** START OF Selected extract **

This approach results in an interior. Whether the elements can be used remains unclear: the interior adheres to absence rather than presence. It is site specific, but the elements could also be installed on a different location. “At first I searched for a method to merge image and space, but there is no logic to it: I look at what is necessary in the space. With the elements I screen write space.”
What a still image or a temporary installation cannot show, movies do: they hint at the characters surrounding the elements and draw the visitor into the work. They show how the material reacts in time, take for instance the residue of the copper ring to skin: a thin black line. The lady in the picture also wears a ring. Julia selected each of the element’s materials delicately. She researches their sensibility and tactility, but also what it might trigger in the visitor. With her work Julia seduces the viewer to open up to spaces and tune into their hidden narratives, fictive or real. (firstname.lastname@example.org)
Laura Holzberg (DE)

** END OF Selected extract **

**Stated task 1**
Set down, unchanged, the part of the listing below that opens with the line containing "scientific name: Allium inderiense" and closes with the line containing "genus: Rhopalomyia", including both of those lines.

** START OF Source data **

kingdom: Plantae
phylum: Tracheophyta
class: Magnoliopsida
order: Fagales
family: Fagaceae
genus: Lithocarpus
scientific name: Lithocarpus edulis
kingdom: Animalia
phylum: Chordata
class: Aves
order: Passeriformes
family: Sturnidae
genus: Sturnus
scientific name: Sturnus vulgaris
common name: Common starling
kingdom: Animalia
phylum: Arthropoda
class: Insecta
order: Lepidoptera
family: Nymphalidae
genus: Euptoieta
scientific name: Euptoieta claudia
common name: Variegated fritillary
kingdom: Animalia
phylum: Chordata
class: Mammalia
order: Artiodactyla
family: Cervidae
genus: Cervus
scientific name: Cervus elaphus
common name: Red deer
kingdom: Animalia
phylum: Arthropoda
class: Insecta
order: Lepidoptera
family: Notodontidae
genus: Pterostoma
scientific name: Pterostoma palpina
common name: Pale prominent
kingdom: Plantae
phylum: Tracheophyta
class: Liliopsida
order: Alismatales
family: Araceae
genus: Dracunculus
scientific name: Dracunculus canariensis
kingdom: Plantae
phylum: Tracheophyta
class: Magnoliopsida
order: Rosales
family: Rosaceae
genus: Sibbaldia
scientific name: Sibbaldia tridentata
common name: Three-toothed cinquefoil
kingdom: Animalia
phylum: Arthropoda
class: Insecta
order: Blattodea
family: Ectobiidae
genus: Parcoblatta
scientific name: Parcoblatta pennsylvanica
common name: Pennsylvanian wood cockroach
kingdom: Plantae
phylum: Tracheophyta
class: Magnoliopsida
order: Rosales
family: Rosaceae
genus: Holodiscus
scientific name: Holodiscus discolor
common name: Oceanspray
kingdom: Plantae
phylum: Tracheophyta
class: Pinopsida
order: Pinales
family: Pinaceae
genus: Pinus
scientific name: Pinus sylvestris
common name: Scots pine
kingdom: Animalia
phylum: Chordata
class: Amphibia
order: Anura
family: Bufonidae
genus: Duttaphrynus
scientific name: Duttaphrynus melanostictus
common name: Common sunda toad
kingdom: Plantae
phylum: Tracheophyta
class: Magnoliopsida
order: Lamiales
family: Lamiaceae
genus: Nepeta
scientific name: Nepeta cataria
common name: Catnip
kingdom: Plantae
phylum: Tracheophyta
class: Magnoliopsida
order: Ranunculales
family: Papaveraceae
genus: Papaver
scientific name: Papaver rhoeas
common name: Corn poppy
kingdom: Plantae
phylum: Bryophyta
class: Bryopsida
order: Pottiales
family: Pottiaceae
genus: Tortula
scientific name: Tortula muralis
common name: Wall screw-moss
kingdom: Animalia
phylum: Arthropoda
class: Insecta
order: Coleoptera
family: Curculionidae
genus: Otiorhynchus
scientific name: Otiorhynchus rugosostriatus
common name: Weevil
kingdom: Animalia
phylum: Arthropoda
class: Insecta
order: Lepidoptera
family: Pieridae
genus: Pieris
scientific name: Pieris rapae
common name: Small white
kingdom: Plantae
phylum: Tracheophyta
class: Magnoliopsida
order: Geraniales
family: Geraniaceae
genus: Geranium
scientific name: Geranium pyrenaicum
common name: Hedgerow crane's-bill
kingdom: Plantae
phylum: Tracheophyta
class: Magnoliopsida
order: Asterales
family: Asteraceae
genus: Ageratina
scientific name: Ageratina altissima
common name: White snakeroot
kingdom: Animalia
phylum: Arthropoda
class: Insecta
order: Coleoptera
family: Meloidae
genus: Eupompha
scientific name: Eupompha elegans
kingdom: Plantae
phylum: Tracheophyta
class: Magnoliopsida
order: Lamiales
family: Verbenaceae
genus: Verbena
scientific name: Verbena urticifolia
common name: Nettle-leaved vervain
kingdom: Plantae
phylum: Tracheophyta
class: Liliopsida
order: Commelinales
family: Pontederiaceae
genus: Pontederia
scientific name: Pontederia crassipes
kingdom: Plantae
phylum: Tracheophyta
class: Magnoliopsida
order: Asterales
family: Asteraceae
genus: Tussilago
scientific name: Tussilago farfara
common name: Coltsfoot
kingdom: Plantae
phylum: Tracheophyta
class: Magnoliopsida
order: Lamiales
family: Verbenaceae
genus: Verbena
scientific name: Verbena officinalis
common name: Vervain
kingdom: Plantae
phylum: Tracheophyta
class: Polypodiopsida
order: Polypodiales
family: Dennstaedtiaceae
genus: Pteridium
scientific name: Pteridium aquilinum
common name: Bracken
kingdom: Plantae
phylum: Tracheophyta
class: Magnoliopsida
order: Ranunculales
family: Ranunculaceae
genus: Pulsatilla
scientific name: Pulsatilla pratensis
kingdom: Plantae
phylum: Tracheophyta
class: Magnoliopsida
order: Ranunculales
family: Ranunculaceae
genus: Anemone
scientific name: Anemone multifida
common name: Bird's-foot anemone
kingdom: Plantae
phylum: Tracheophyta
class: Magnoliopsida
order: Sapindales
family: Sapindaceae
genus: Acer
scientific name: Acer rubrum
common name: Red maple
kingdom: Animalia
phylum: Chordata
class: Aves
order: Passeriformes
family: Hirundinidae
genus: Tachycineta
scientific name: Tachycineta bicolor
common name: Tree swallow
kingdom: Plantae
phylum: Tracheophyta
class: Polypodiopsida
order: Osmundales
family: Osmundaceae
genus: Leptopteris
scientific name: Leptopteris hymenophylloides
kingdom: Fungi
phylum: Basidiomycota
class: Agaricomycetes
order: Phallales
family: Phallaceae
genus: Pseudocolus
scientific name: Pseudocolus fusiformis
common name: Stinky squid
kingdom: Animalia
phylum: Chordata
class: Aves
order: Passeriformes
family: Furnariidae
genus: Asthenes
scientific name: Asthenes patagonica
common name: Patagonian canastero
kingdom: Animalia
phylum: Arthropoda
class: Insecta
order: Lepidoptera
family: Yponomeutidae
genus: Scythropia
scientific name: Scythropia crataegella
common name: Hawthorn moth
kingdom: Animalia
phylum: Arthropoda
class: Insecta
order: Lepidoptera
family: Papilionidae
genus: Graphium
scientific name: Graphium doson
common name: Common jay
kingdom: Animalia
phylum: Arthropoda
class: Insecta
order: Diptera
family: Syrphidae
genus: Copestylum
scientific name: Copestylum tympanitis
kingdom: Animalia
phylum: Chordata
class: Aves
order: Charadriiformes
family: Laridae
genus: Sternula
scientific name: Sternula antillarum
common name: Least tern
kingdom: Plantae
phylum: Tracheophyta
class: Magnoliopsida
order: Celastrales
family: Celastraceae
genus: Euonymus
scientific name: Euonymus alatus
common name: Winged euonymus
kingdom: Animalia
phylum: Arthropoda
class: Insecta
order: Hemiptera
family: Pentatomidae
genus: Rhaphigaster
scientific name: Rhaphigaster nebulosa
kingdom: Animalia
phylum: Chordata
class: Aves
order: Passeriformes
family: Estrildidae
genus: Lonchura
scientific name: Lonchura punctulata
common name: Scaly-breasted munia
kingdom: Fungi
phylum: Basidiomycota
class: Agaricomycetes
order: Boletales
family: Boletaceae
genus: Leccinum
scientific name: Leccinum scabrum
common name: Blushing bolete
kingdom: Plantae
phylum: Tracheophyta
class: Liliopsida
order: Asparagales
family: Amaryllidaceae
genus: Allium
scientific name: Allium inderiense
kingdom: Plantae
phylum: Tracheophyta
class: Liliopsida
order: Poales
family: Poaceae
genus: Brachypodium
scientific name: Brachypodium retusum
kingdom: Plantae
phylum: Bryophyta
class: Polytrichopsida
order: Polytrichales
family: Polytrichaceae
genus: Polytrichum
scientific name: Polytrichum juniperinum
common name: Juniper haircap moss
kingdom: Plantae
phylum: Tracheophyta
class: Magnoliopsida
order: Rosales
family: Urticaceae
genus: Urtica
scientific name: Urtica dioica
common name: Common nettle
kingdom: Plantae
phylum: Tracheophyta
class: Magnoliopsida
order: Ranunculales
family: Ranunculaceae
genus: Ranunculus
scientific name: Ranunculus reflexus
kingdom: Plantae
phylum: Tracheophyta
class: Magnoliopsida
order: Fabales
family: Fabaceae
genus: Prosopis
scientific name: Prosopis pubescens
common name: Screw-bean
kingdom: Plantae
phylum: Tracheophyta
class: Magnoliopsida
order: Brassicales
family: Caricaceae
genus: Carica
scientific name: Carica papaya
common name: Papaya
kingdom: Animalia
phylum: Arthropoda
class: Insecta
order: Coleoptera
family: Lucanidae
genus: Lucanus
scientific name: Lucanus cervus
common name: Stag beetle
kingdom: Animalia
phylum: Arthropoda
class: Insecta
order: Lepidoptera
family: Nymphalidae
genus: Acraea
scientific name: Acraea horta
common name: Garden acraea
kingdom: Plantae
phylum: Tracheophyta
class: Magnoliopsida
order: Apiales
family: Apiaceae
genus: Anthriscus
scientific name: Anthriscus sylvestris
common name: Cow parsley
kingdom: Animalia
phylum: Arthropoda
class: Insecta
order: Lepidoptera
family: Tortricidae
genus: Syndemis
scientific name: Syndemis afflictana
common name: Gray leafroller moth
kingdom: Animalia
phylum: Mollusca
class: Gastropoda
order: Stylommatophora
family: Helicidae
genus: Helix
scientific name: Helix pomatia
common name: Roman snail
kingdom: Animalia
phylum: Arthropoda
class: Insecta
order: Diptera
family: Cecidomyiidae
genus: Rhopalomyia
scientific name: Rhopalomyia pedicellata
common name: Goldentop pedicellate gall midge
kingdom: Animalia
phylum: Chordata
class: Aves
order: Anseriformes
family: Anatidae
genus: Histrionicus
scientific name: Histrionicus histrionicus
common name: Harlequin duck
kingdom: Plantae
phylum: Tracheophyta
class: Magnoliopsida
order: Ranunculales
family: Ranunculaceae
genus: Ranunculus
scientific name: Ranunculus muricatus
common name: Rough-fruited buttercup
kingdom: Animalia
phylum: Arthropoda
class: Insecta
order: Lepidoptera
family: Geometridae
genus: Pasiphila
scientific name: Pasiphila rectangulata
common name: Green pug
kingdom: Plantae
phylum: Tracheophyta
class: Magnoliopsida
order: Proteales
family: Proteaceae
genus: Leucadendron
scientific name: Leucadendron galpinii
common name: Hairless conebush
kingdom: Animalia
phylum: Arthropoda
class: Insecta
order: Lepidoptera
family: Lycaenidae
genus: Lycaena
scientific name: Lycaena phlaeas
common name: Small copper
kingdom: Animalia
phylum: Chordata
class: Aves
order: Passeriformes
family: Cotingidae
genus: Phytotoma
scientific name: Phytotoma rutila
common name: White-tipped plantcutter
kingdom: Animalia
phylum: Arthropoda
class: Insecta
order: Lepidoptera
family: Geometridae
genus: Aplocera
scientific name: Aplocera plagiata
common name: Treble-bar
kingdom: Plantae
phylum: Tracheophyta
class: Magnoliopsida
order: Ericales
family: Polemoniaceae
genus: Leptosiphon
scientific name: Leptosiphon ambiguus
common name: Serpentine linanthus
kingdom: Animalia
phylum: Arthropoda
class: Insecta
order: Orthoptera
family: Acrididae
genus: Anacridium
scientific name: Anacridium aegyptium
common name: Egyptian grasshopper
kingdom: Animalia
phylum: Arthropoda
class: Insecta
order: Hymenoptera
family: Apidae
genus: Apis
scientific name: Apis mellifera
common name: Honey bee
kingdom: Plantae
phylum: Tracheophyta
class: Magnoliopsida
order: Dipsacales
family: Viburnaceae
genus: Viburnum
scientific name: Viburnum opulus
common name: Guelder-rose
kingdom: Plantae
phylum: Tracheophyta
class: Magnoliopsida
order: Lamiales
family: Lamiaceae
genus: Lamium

** END OF Source data **

**Stated task 2**
From the passage on the interior and its elements, rewrite the part that opens with the words containing "What a still" and closes with "or real. (firstname.lastname@example.org)", replacing "copper" with "silver".

**Exercise output 1**
scientific name: Allium inderiense
kingdom: Plantae
phylum: Tracheophyta
class: Liliopsida
order: Poales
family: Poaceae
genus: Brachypodium
scientific name: Brachypodium retusum
kingdom: Plantae
phylum: Bryophyta
class: Polytrichopsida
order: Polytrichales
family: Polytrichaceae
genus: Polytrichum
scientific name: Polytrichum juniperinum
common name: Juniper haircap moss
kingdom: Plantae
phylum: Tracheophyta
class: Magnoliopsida
order: Rosales
family: Urticaceae
genus: Urtica
scientific name: Urtica dioica
common name: Common nettle
kingdom: Plantae
phylum: Tracheophyta
class: Magnoliopsida
order: Ranunculales
family: Ranunculaceae
genus: Ranunculus
scientific name: Ranunculus reflexus
kingdom: Plantae
phylum: Tracheophyta
class: Magnoliopsida
order: Fabales
family: Fabaceae
genus: Prosopis
scientific name: Prosopis pubescens
common name: Screw-bean
kingdom: Plantae
phylum: Tracheophyta
class: Magnoliopsida
order: Brassicales
family: Caricaceae
genus: Carica
scientific name: Carica papaya
common name: Papaya
kingdom: Animalia
phylum: Arthropoda
class: Insecta
order: Coleoptera
family: Lucanidae
genus: Lucanus
scientific name: Lucanus cervus
common name: Stag beetle
kingdom: Animalia
phylum: Arthropoda
class: Insecta
order: Lepidoptera
family: Nymphalidae
genus: Acraea
scientific name: Acraea horta
common name: Garden acraea
kingdom: Plantae
phylum: Tracheophyta
class: Magnoliopsida
order: Apiales
family: Apiaceae
genus: Anthriscus
scientific name: Anthriscus sylvestris
common name: Cow parsley
kingdom: Animalia
phylum: Arthropoda
class: Insecta
order: Lepidoptera
family: Tortricidae
genus: Syndemis
scientific name: Syndemis afflictana
common name: Gray leafroller moth
kingdom: Animalia
phylum: Mollusca
class: Gastropoda
order: Stylommatophora
family: Helicidae
genus: Helix
scientific name: Helix pomatia
common name: Roman snail
kingdom: Animalia
phylum: Arthropoda
class: Insecta
order: Diptera
family: Cecidomyiidae
genus: Rhopalomyia

**Exercise output 2**
What a still image or a temporary installation cannot show, movies do: they hint at the characters surrounding the elements and draw the visitor into the work. They show how the material reacts in time, take for instance the residue of the silver ring to skin: a thin black line. The lady in the picture also wears a ring. Julia selected each of the element’s materials delicately. She researches their sensibility and tactility, but also what it might trigger in the visitor. With her work Julia seduces the viewer to open up to spaces and tune into their hidden narratives, fictive or real. (firstname.lastname@example.org)